• [Document extract]:
■ ■ ■

HonoJS JWT/JWKS Algorithm Confusion

Table of Contents
Intro Lore
After spending some time looking for security issues in JS/TS frameworks, I moved on to Hono - fast, clean, and popular enough that small auth footguns can become "big internet problems".

This post is about two issues I found in Hono's JWT/JWKS verification path:
- a default algorithm footgun in the JWT middleware that can lead to forged tokens if an app is misconfigured
- a JWK/JWKS algorithm selection bug where verification could fall back to an untrusted
header.algvalue
Both were fixed in hono 4.11.4, and GitHub Security Advisories were published on January 13, 2026.


JWT / JWK / JWKS Primer
If you already have experience with JWT stuff, you can skip this:
- JWT is
base64(header).base64(payload).base64(signature). The header includesalg(the signing algorithm). - JWK is a JSON representation of a key (e.g. an RSA public key).
- JWKS is a set of JWKs, usually hosted at something like
/.well-known/jwks.json.
The key point here is that, algorithm choice must not be attacker-controlled.
Vulnerabilities
JWT middleware "unsafe default" (HS256)
Hono's JWT helper documents that alg is optional - and defaults to HS256.
That sounds harmless until you combine it with a very common real-world setup:
- The app expects RS256 (asymmetric)
- The developer passes an RSA public key string
- But they don't explicitly set
alg
In that case, the verification path defaults to HS256, treating that public key string as an HMAC secret, and that becomes forgeable because public keys are, well… public.
Why this becomes an auth bypass
If an attacker can generate a token that passes verification, they can mint whatever claims the application trusts (sub, role, isAdmin, etc.) and walk straight into protected routes.
This is the "algorithm confusion" class of bugs, where you think you're doing asymmetric verification, but you're actually doing symmetric verification with a key the attacker knows.
Who is affected?
This is configuration-dependent. The dangerous case is:
- you use the JWT middleware with an asymmetric public key and
- you don't pin
alg
The core issue is, Hono defaults to 'HS256', so a public key string can accidentally be used as an HMAC secret, allowing forged tokens and auth bypass.
Advisory / severity
Advisory: GHSA-f67f-6cw9-8mq4
This was classified as High (CVSS 8.2) and maps it to CWE-347 (Improper Verification of Cryptographic Signature).

■ ■ ■

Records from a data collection
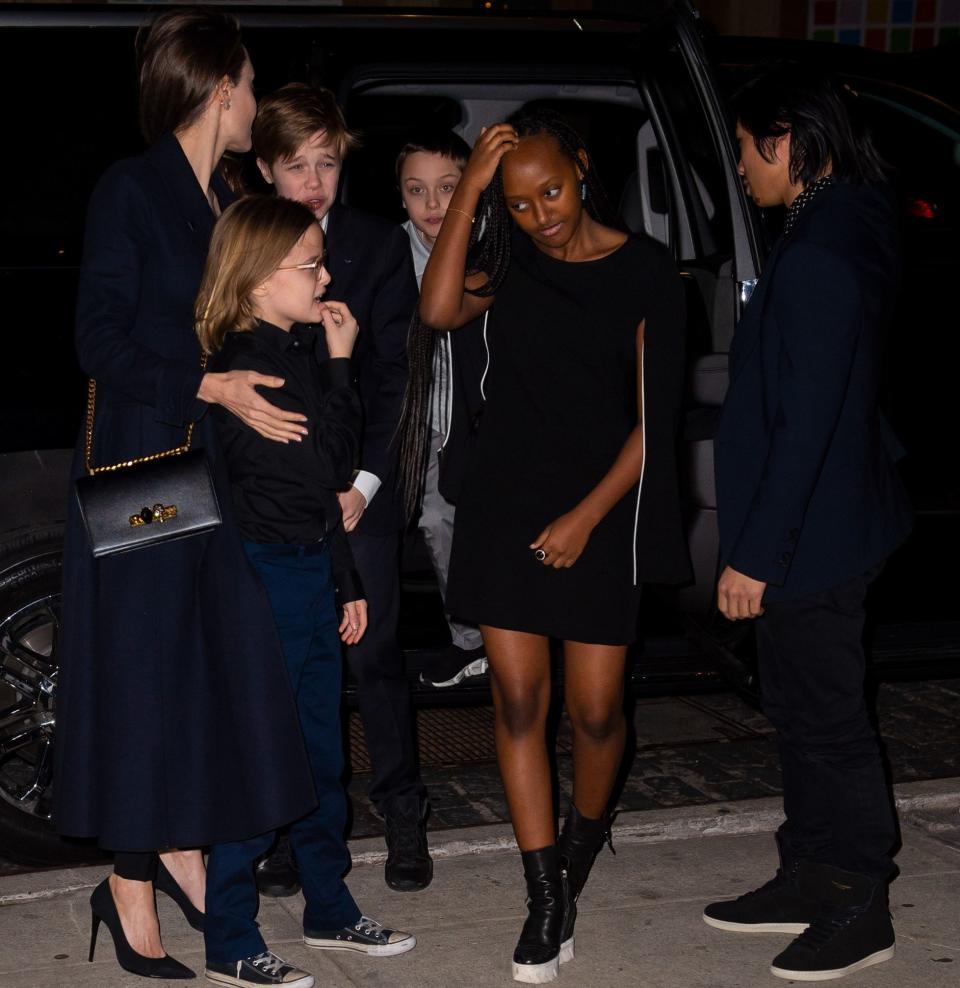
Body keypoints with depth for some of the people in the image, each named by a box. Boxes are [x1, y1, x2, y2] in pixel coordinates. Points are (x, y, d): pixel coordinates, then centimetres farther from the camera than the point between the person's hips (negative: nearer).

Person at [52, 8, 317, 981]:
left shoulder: (226, 202, 13)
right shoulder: (128, 190, -10)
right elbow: (100, 339, -14)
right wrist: (212, 386, -21)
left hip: (218, 466, 7)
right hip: (142, 465, -7)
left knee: (217, 658, 8)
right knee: (141, 665, -1)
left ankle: (179, 847, 22)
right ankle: (130, 890, 8)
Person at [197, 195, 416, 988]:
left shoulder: (297, 353, 11)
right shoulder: (245, 367, -17)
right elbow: (327, 469, -19)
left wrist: (347, 582, 19)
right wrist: (340, 365, -13)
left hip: (311, 571, 9)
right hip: (266, 573, -9)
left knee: (321, 753, 17)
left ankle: (331, 910, 30)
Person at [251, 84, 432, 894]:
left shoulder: (379, 247, 3)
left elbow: (396, 376, 0)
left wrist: (365, 481, -9)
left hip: (358, 490, -1)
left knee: (375, 657, 3)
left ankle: (404, 818, 17)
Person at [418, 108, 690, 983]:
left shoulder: (644, 273, -3)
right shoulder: (509, 262, 5)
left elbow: (654, 417, -3)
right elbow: (440, 311, -16)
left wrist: (588, 516, -9)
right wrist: (469, 187, -15)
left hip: (600, 509, -2)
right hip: (503, 506, 2)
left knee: (595, 710, 2)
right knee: (518, 701, 0)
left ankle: (585, 831, 33)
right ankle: (548, 895, 8)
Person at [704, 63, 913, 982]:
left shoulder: (818, 258, -22)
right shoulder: (840, 233, 10)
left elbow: (805, 422, -24)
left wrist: (756, 551, -20)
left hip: (811, 535, -10)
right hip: (815, 527, 10)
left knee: (825, 719, 1)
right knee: (798, 710, 19)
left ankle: (859, 908, 14)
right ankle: (808, 880, 31)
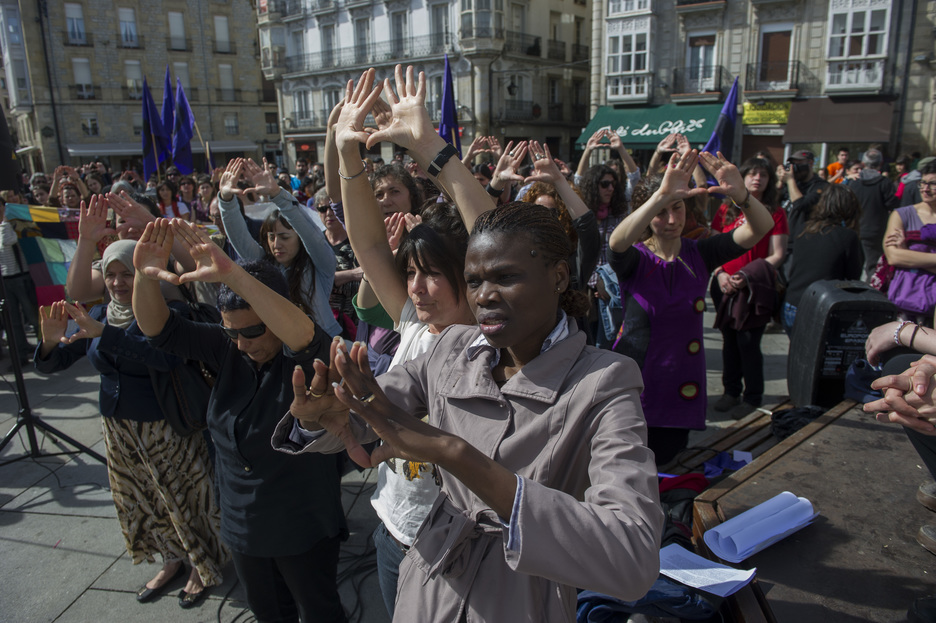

■ ■ ■

• [Work order 1]:
According to the post on Hono's JWT/JWKS algorithm confusion, in which hono release were both issues fixed?
• [Work order 2]:
Extend the post on Hono's JWT/JWKS algorithm confusion, picking up after its final sentence.

• [Final answer 1]:
hono 4.11.4

• [Final answer 2]:
Affected versions: < 4.11.4
Patched version: 4.11.4
JWK/JWKS middleware header.alg fallback
In the JWK/JWKS verification middleware, Hono could pick the verification algorithm like this:
- Use
jwk.algif present - Otherwise, fall back to
header.algfrom the JWT (unverified input)
GitHub's advisory spells it out, when the selected JWK doesn't explicitly define an algorithm, the middleware falls back to using the alg from the unverified JWT header - and since alg in JWK is optional and commonly omitted, this becomes a real-world issue.
If the matching JWKS key lacks alg, verifyWithJwks falls back to token-controlled header.alg, enabling algorithm confusion / downgrade attacks.
Why it matters
"Trusting header.alg" is basically letting the attacker influence how you verify the signature. Depending on surrounding constraints (allowed algorithms, how keys are selected, and how the app uses claims), this can lead to forged tokens being accepted and authz/authn bypass.
Advisory / severity
Advisory: GHSA-3vhc-576x-3qv4
This was classified as High (CVSS 8.2), also CWE-347, with affected versions < 4.11.4 and patched in 4.11.4.
The Fix
Both advisories took the same philosophical stance i.e. Make alg explicit. Don't infer it from attacker-controlled input.

Fix for #1 (JWT middleware)
The JWT middleware now requires an explicit alg option — a breaking change that forces callers to pin the algorithm instead of relying on defaults.
Before (vulnerable):
import { jwt } from 'hono/jwt'
app.use('/auth/*', jwt({
secret: '...',
// alg was optional
}))
After (patched):
import { jwt } from 'hono/jwt'
app.use('/auth/*', jwt({
secret: '...',
alg: 'HS256', // required
}))
(Example configuration shown in the advisory.)
Fix for #2 (JWK/JWKS middleware)
The JWK/JWKS middleware now requires an explicit allowlist of asymmetric algorithms, and it no longer derives the algorithm from untrusted JWT header values. It also explicitly rejects symmetric HS* algorithms in this context.
Before (vulnerable):
import { jwk } from 'hono/jwk'
app.use('/auth/*', jwk({
jwks_uri: 'https://example.com/.well-known/jwks.json',
// alg was optional
}))
After (patched):
import { jwk } from 'hono/jwk'
app.use('/auth/*', jwk({
jwks_uri: 'https://example.com/.well-known/jwks.json',
alg: ['RS256'], // required: explicit asymmetric algorithm allowlist
}))
(Example configuration shown in the advisory.)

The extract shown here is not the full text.